Kane doesn’t deserve any such treatment. Most fans will agree he’s earned himself a big money transfer to whichever club he’d like to play for, as long as that club isn’t based in London. The confluence of events is such that the timing of Kane’s alleged request for a fresh challenge couldn’t be more perfect even for Tottenham Hotspur. It is time, as they say, to cash out: Kane is turning 28, spends 2 to 3 months of every season maligned by injury, and the club needs to fund the overhaul of a squad that’s run its mileage.
Tottenham Hotspur have been to FA Cup semi-finals, a Champions League final, a Carling Cup one, and have realistically competed for the Premier League more than once in the last few years. Each time they have come up short, and there’s nothing explicitly wrong with over-performance. Football is a financial game, and Spurs (unlike most so-called ‘winners’) have competed and entertained within their means. If they were a basketball team, they would be the New York Knicks. I’m sorry, no, I couldn’t resist, lols; if they were a basketball team, it would be well past time to shake up the chemistry.

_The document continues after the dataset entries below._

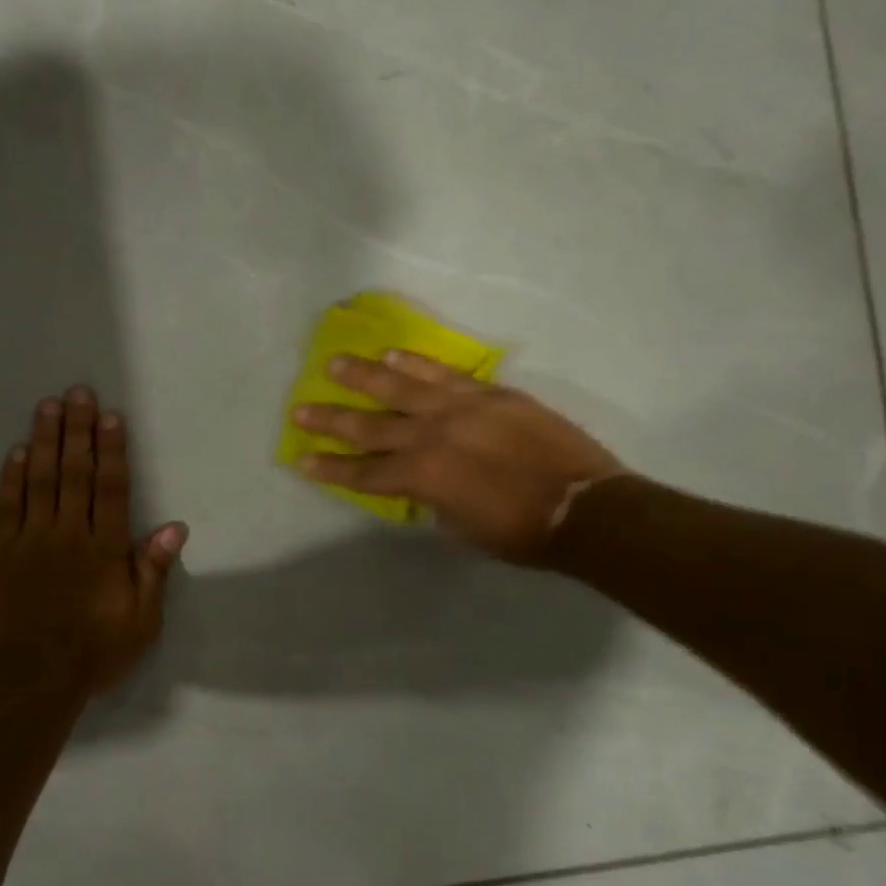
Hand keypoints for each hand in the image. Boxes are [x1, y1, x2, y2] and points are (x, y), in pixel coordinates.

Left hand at [0, 385, 187, 691]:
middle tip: (78, 392)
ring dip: (46, 441)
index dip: (112, 449)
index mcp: (105, 548)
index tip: (111, 416)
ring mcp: (31, 540)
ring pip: (41, 480)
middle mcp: (69, 533)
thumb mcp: (141, 621)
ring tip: (48, 406)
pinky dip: (12, 478)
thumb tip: (175, 527)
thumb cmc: (93, 652)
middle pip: (75, 473)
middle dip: (78, 430)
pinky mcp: (1, 554)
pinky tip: (18, 451)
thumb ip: (153, 570)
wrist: (29, 680)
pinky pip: (7, 507)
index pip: (111, 488)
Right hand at [293, 351, 624, 564]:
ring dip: (364, 375)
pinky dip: (418, 363)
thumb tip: (423, 489)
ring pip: (401, 386)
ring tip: (335, 363)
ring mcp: (460, 409)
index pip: (364, 473)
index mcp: (421, 478)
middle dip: (331, 419)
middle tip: (300, 409)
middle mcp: (431, 437)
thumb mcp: (462, 530)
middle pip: (369, 426)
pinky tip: (395, 353)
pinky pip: (445, 374)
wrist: (585, 508)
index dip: (331, 469)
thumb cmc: (521, 533)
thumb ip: (433, 503)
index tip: (301, 460)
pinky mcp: (489, 394)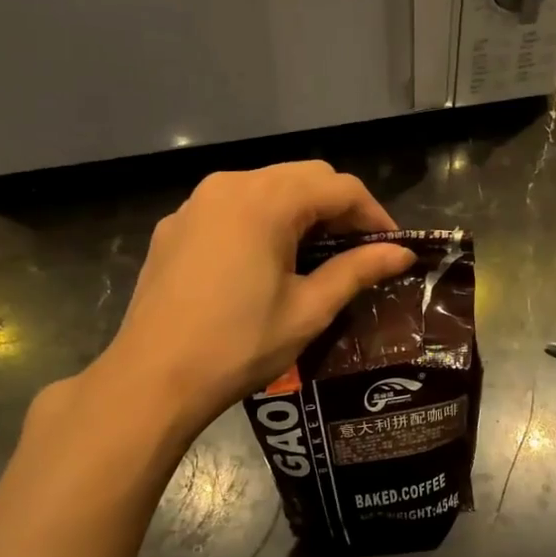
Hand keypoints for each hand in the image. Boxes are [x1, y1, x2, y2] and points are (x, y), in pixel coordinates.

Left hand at [81, 162, 414, 439]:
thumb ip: (358, 270)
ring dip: (302, 212)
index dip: (374, 215)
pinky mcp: (175, 227)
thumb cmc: (239, 344)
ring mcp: (196, 204)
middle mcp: (229, 185)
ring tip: (319, 255)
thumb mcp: (309, 309)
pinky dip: (264, 221)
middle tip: (360, 251)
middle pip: (304, 177)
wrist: (152, 379)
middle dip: (340, 208)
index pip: (339, 187)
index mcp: (266, 200)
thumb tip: (402, 253)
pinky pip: (233, 207)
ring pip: (267, 187)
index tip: (393, 248)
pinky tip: (267, 261)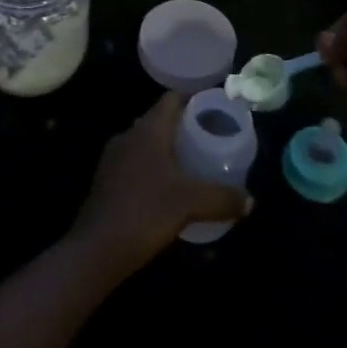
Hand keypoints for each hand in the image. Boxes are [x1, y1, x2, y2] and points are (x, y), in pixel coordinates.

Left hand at [69, 90, 251, 276]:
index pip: (172, 99)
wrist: (96, 249)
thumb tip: (250, 201)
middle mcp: (128, 136)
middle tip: (212, 138)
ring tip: (194, 163)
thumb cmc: (145, 212)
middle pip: (160, 120)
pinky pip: (137, 163)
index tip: (216, 107)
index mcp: (148, 130)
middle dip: (185, 126)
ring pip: (147, 143)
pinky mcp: (107, 180)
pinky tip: (169, 188)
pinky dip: (155, 167)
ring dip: (169, 149)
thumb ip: (222, 198)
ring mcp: (114, 158)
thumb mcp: (190, 204)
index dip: (194, 99)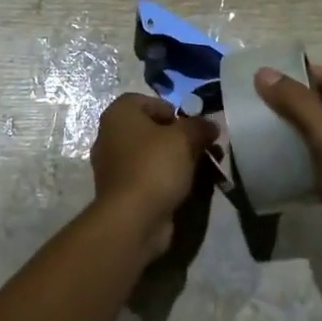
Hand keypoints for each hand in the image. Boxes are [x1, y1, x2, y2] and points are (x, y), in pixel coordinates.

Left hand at [88, 94, 217, 261]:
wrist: (133, 219)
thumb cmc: (155, 166)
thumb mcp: (185, 138)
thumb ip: (200, 126)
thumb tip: (210, 125)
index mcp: (119, 115)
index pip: (146, 101)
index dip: (172, 110)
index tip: (191, 126)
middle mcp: (110, 136)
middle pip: (151, 129)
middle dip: (181, 137)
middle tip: (203, 148)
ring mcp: (114, 166)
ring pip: (152, 154)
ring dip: (178, 159)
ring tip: (205, 169)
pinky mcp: (122, 191)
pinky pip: (149, 176)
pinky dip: (167, 178)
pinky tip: (188, 187)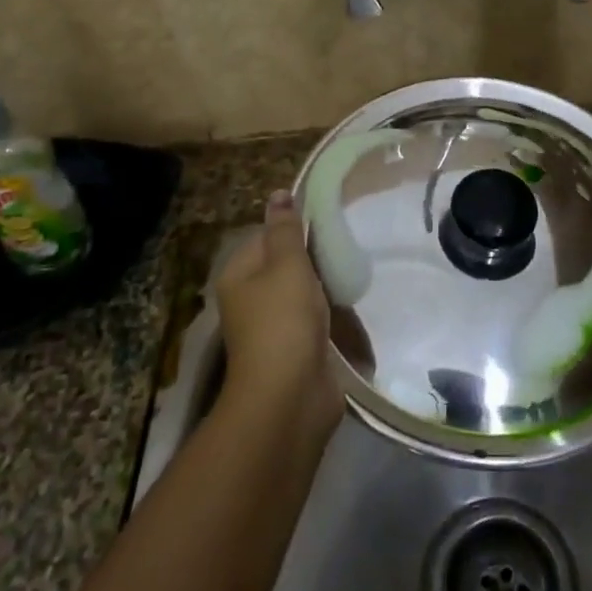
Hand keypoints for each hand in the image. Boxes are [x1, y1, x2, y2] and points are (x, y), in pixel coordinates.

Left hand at [213, 192, 343, 444]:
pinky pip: (314, 320)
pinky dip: (330, 313)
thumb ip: (286, 229)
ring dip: (325, 285)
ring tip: (352, 269)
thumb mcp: (286, 265)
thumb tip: (278, 193)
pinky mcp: (296, 349)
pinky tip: (351, 304)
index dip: (293, 226)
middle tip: (344, 242)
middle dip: (313, 256)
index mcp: (239, 275)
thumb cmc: (283, 321)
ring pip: (302, 292)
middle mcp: (251, 299)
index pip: (265, 236)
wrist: (290, 397)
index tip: (327, 218)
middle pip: (284, 264)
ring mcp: (273, 327)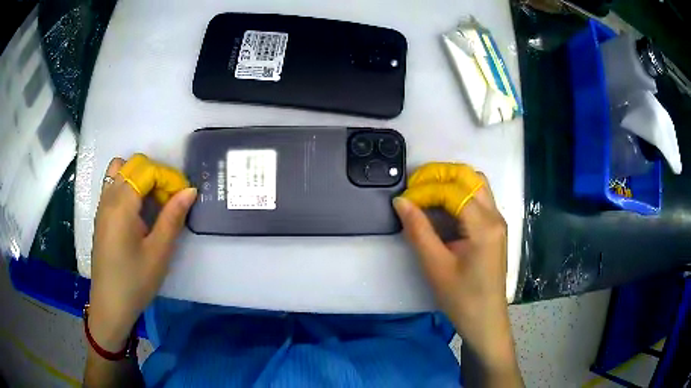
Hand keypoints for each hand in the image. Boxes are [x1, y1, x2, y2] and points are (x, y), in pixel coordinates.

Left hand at [88, 155, 195, 350]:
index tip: (183, 197)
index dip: (168, 178)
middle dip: (155, 174)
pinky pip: (114, 184)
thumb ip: (173, 217)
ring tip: (152, 201)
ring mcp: (102, 205)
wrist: (110, 305)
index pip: (147, 170)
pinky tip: (138, 210)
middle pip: (133, 164)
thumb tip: (190, 190)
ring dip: (140, 177)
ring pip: (120, 170)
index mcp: (121, 205)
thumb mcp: (158, 253)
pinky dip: (129, 185)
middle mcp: (108, 197)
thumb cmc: (135, 282)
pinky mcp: (101, 215)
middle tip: (169, 200)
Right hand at [393, 163, 515, 371]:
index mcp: (483, 226)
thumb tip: (401, 201)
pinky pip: (478, 197)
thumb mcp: (435, 266)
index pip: (452, 191)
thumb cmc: (461, 298)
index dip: (425, 190)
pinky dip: (459, 191)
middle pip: (469, 176)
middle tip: (415, 186)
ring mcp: (498, 220)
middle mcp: (495, 216)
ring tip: (427, 191)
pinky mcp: (495, 227)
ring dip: (451, 180)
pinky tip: (443, 205)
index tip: (404, 200)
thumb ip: (418, 230)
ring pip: (476, 183)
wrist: (485, 319)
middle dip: (439, 174)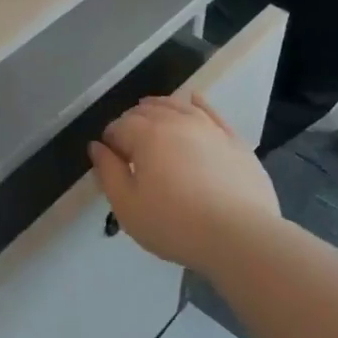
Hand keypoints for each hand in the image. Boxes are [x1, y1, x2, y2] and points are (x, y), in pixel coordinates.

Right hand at [87, 94, 281, 272]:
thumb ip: (108, 171)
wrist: (239, 236)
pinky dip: (197, 103)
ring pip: (177, 106)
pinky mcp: (234, 139)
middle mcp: (176, 120)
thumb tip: (97, 146)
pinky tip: (193, 101)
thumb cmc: (174, 224)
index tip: (113, 165)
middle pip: (146, 111)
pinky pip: (211, 111)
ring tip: (152, 118)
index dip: (110, 144)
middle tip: (131, 150)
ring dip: (159, 108)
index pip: (118, 127)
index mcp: (146, 134)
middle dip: (132, 123)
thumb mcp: (127, 206)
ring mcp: (208, 127)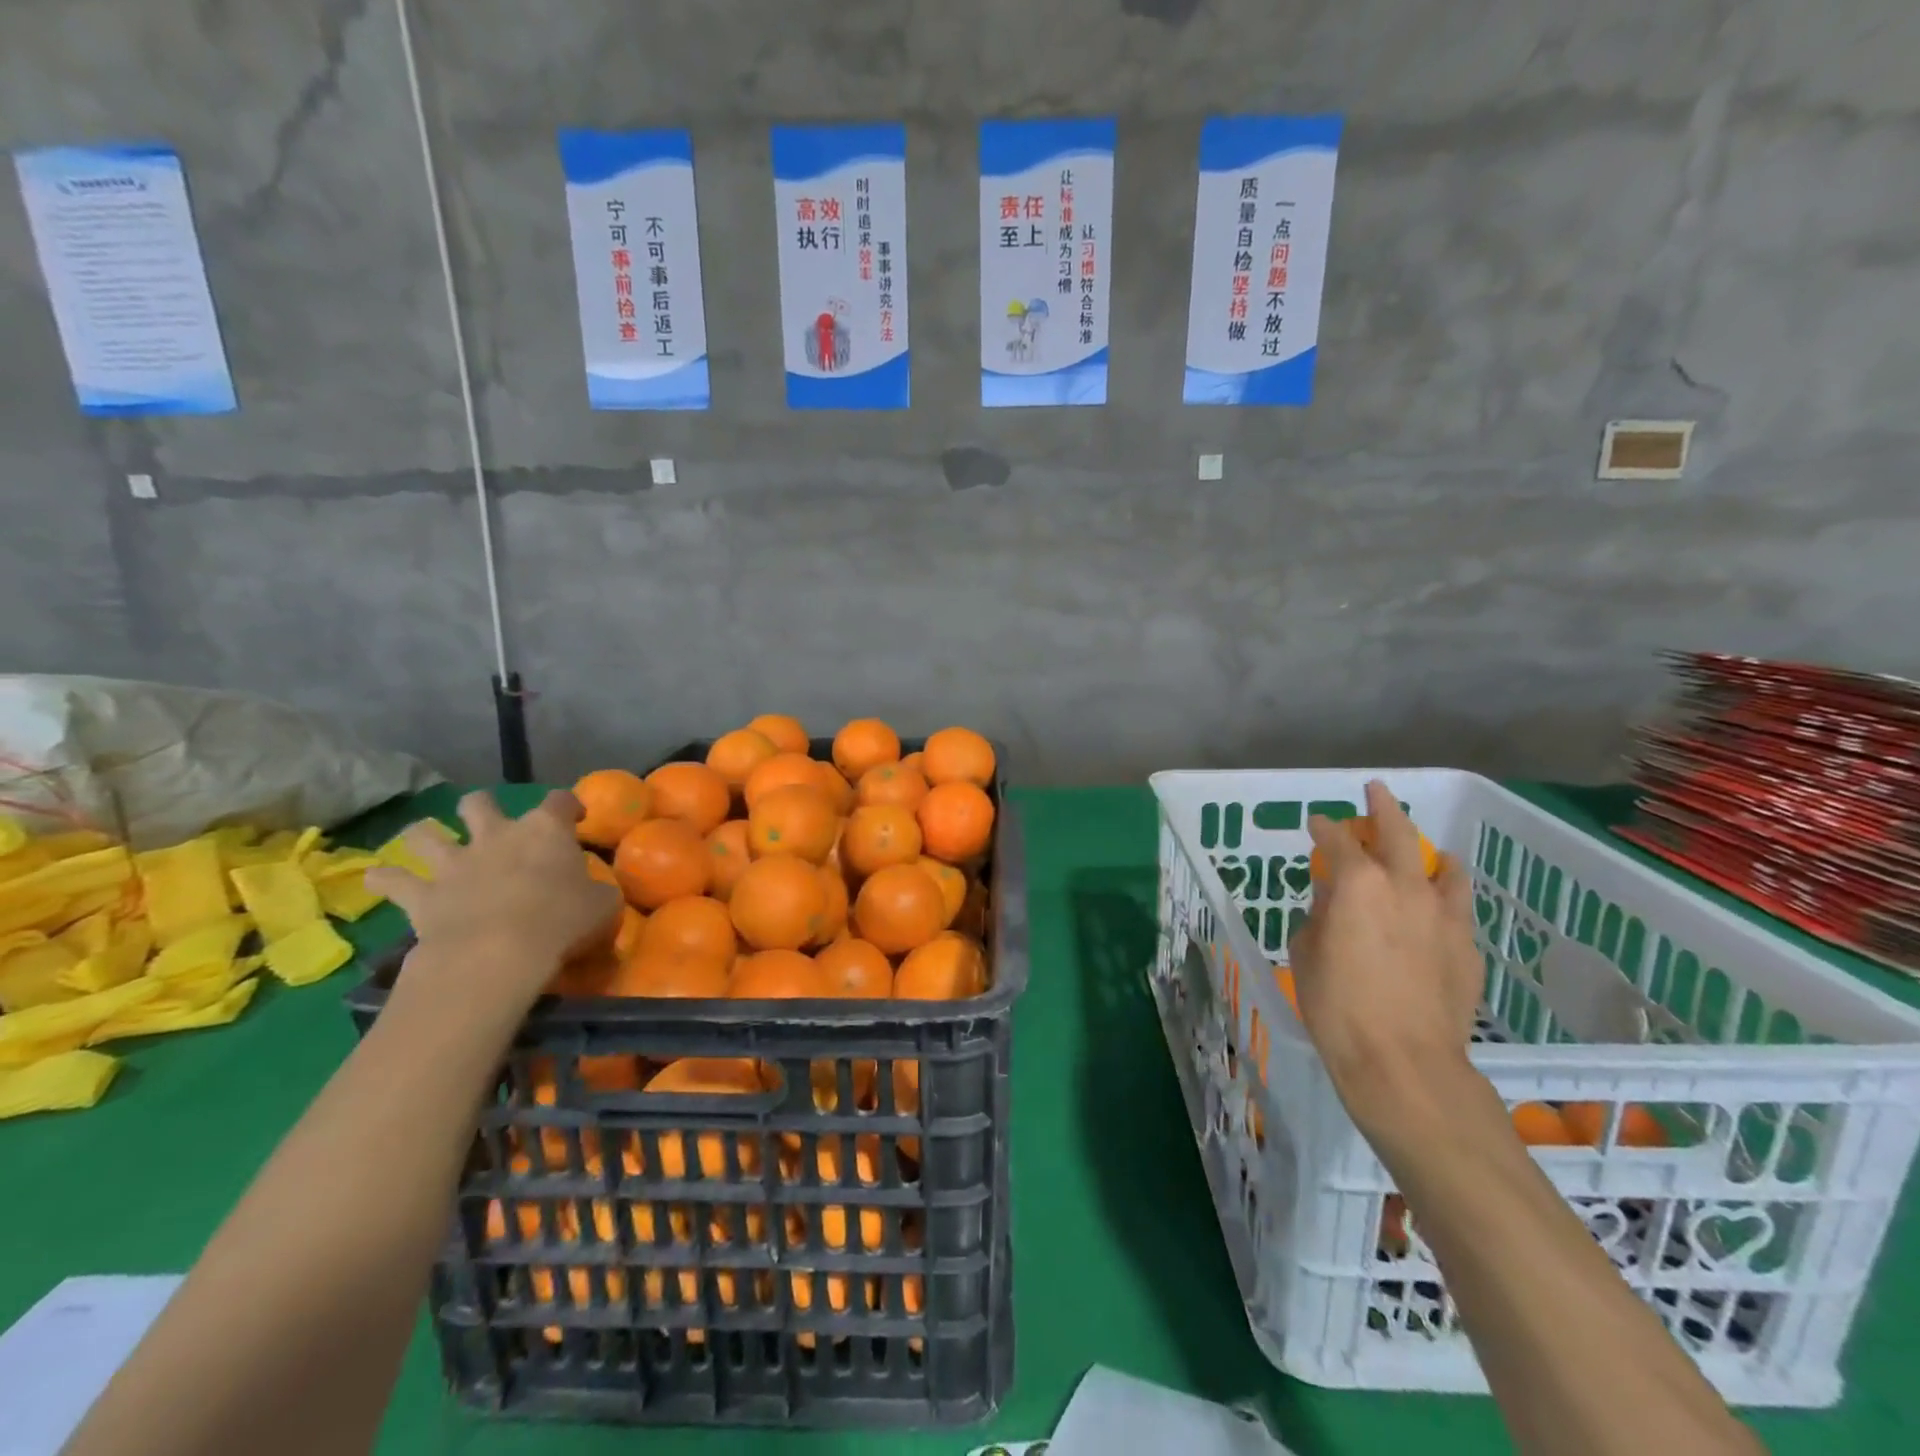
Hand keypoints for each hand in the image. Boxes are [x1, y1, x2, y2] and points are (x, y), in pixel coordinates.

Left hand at [365, 791, 620, 1016]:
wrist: (498, 953)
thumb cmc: (562, 920)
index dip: (569, 806)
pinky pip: (392, 881)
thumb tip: (596, 893)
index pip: (560, 800)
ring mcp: (455, 863)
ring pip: (426, 833)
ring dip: (425, 835)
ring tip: (428, 843)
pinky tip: (378, 880)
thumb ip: (598, 892)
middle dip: (483, 808)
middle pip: (480, 802)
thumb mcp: (602, 906)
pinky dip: (385, 879)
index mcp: (545, 830)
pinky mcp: (422, 895)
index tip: (576, 818)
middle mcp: (497, 835)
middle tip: (492, 825)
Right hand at [1288, 781, 1483, 1135]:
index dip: (1323, 828)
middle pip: (1398, 833)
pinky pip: (1458, 906)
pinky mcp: (1467, 946)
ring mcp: (1443, 915)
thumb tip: (1335, 901)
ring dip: (1428, 853)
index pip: (1337, 840)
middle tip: (1376, 791)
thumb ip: (1321, 915)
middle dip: (1384, 807)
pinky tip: (1435, 908)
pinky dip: (1445, 895)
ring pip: (1444, 866)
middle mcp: (1404, 886)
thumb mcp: (1307, 953)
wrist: (1404, 1062)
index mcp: (1357, 884)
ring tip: (1424, 853)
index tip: (1316, 823)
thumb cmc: (1336, 1006)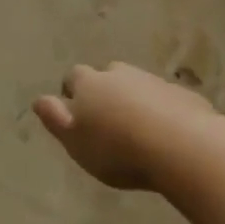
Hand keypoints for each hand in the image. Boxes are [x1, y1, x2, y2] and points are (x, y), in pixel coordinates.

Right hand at [33, 62, 214, 191]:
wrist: (184, 148)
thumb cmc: (119, 149)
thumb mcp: (74, 141)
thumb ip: (54, 118)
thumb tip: (39, 100)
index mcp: (89, 84)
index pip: (73, 78)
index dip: (72, 94)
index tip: (77, 115)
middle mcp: (120, 75)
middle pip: (107, 76)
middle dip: (105, 92)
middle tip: (108, 121)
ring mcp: (154, 82)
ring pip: (138, 86)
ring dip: (135, 101)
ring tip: (138, 131)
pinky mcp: (185, 97)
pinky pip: (167, 101)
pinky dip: (163, 112)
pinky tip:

You go ahead and sell Harry Kane because you owe this to a player who has spent his prime years giving you everything he’s got. A new manager, and I sincerely hope it will be Ralf Rangnick, or that Rangnick will be tasked with appointing one, then needs to be purchased a shiny footballer or two to play with when he arrives. When Kane was injured, in a previous season and for a long spell under Pochettino, Heung-Min Son showed the fan-base what else our attack can look like: quicker down the middle, perhaps with shots on goal distributed more evenly across the starting lineup. Kane has since added an indispensable passing game and even some defense to his game. But it’s helpful to imagine that Kane has also peaked; that it’s time to reshape the attack, rebuild it into what will spear-head the club’s tactical shape for the next five years.
Only stupid teams are cast forever to the gallows by the loss of single players, no matter how brilliant, and only silly observers damn them to that fate prematurely. If you can implement and disseminate philosophy, make it a way of life, you can negotiate the ebbs and flows that are a natural feature of competitive sports. You can be Bayern Munich, Barcelona, Ajax — even if, yes, sure, lads, go on, have at it, you happen to be Tottenham Hotspur. Just ask a Leeds United fan how exhilarating it feels to go hell-for-leather every damn week.
Rangnick is credited with shaping the Red Bull football brand, and of being the godfather of gergenpressing; the relentless style of play now commonly associated with Jurgen Klopp, Julian Nagelsmann, and even Thomas Tuchel. Rangnick for me would represent an infrastructural appointment, and refurbish Levy’s ability to shut the door on outside noise when he needs to make massive calls. It’s time to live within our means. Shop lower down the table, and the divisions, and up and down the Pyrenees, for young talent. Mock and execute cunning swaps for all of our senior statesmen, actually, and for luxury vehicles like Dele Alli, Giovanni Lo Celso and Tanguy Ndombele. It’s time, I say, to live within our means, and get that locker room besotted with the beautiful game again.
One of my high school buddies, when we reunited in college, gave me a hell of a lesson at the cafeteria once about depreciating assets — during the Kaka saga at AC Milan. If you’ve achieved all the success you can with a player, or not, and if the player appears to be at the peak of his powers, or roughly 27, as painful as it may seem you must sell. The fucker had a point.